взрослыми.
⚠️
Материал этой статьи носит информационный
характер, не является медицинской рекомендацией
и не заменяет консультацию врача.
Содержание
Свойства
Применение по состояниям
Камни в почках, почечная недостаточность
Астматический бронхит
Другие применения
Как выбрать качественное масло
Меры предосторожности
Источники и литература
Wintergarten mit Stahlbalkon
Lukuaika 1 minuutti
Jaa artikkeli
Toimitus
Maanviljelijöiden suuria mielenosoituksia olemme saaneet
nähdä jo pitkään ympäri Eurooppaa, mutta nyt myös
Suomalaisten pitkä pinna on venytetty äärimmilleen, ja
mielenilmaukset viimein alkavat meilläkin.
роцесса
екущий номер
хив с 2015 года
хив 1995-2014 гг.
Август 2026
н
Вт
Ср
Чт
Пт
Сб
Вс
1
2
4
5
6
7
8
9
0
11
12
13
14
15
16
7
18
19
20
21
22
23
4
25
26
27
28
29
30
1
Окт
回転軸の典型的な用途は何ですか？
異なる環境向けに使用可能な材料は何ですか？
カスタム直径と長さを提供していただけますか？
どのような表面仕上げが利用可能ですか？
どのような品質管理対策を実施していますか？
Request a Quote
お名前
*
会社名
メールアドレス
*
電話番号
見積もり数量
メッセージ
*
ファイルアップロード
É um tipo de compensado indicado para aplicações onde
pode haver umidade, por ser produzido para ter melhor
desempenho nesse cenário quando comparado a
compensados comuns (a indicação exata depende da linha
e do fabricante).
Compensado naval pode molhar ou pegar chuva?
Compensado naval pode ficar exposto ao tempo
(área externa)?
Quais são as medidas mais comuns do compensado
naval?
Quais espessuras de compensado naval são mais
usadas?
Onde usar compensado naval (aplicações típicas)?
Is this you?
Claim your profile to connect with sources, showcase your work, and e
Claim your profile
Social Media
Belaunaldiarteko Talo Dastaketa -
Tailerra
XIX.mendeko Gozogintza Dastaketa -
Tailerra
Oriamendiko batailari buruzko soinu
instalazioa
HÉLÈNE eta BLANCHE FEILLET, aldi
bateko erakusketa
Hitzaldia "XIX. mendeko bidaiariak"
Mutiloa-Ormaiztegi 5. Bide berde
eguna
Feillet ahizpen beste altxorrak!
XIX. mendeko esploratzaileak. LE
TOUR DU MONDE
◆ ◆ ◆ ◆ ◆ ◆ ◆
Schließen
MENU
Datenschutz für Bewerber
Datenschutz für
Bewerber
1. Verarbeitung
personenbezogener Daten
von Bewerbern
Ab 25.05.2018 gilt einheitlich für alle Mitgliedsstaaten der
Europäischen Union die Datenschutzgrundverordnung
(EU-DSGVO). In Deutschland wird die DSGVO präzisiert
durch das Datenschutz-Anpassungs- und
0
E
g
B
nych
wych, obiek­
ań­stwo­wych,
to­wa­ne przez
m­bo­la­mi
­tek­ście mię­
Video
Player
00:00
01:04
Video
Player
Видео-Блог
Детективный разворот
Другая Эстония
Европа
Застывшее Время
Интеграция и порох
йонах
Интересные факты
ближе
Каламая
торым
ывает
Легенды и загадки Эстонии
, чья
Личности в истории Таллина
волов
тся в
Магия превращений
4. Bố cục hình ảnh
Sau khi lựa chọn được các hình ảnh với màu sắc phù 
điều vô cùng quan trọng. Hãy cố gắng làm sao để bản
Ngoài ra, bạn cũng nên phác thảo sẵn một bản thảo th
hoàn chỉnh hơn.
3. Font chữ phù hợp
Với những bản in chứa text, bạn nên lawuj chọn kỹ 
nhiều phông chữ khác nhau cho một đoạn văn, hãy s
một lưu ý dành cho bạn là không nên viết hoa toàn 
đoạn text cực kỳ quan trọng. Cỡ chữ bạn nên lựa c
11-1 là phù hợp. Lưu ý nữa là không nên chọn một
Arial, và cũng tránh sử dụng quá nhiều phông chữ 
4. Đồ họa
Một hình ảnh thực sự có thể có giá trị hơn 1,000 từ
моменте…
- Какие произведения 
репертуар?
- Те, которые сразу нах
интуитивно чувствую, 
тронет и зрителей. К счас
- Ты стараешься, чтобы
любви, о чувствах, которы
◆ ◆ ◆ ◆ ◆ ◆ ◆
Exercise description: Return each line in the records above that contains the string "text", copied unchanged and in its original order.

Written solution:
Với những bản in chứa text, bạn nên lawuj chọn kỹ 
đoạn text cực kỳ quan trọng. Cỡ chữ bạn nên lựa c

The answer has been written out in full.